# DATA TO USE:
# # #

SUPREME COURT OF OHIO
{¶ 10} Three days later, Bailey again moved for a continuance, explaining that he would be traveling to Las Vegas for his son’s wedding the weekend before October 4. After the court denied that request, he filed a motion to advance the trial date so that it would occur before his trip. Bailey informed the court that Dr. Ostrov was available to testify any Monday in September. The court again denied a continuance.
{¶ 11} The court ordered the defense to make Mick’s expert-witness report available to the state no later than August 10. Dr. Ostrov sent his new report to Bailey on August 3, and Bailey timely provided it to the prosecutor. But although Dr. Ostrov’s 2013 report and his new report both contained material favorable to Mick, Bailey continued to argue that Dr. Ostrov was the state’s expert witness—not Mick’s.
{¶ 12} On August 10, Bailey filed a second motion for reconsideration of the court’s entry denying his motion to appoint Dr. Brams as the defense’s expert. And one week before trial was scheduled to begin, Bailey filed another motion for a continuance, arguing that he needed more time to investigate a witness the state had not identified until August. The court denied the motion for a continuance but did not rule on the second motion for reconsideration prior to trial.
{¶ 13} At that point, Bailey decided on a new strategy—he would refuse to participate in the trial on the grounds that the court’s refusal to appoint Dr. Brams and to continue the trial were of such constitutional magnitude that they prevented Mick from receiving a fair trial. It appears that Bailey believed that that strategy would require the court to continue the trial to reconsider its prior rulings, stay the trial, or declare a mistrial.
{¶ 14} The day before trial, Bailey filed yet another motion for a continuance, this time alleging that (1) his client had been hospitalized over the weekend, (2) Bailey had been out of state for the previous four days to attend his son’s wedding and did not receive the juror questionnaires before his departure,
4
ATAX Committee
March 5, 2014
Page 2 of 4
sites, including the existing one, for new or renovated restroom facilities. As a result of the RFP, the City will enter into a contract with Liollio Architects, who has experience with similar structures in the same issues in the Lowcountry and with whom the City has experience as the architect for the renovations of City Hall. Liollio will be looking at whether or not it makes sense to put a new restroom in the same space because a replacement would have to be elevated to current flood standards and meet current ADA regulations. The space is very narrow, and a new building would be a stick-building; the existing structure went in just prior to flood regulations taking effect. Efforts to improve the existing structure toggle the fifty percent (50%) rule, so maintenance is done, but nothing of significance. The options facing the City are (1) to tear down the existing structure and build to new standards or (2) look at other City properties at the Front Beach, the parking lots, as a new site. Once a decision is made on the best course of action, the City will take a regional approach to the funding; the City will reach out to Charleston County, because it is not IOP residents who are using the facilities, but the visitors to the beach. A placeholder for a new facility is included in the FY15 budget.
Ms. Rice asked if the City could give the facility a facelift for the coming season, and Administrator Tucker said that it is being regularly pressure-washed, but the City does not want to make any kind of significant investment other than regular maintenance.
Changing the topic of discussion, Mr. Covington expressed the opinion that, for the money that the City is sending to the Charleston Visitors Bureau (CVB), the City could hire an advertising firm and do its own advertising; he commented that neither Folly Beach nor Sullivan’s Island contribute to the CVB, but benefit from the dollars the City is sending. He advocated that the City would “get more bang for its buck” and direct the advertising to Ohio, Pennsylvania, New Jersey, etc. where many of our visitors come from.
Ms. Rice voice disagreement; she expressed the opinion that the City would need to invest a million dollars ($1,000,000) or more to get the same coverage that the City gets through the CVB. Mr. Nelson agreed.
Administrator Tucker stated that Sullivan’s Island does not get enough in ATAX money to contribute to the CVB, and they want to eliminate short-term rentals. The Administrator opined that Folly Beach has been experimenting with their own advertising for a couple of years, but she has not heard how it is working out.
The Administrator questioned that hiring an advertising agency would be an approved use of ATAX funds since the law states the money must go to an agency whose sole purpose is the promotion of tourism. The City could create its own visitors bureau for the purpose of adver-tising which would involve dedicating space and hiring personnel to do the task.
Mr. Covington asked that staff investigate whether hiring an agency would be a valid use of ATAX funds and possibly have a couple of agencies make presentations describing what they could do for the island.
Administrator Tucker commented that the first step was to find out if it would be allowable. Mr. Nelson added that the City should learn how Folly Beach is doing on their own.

# # #

Quote the listing above, but only from the line that shows "Changing the topic" through the line that shows "Ms. Rice voice".

# OUTPUT FOR THIS EXERCISE:
Changing the topic of discussion, Mr. Covington expressed the opinion that, for the money that the City is sending to the Charleston Visitors Bureau (CVB), the City could hire an advertising firm and do its own advertising; he commented that neither Folly Beach nor Sullivan’s Island contribute to the CVB, but benefit from the dollars the City is sending. He advocated that the City would “get more bang for its buck” and direct the advertising to Ohio, Pennsylvania, New Jersey, etc. where many of our visitors come from.
Ms. Rice voice disagreement; she expressed the opinion that the City would need to invest a million dollars ($1,000,000) or more to get the same coverage that the City gets through the CVB. Mr. Nelson agreed.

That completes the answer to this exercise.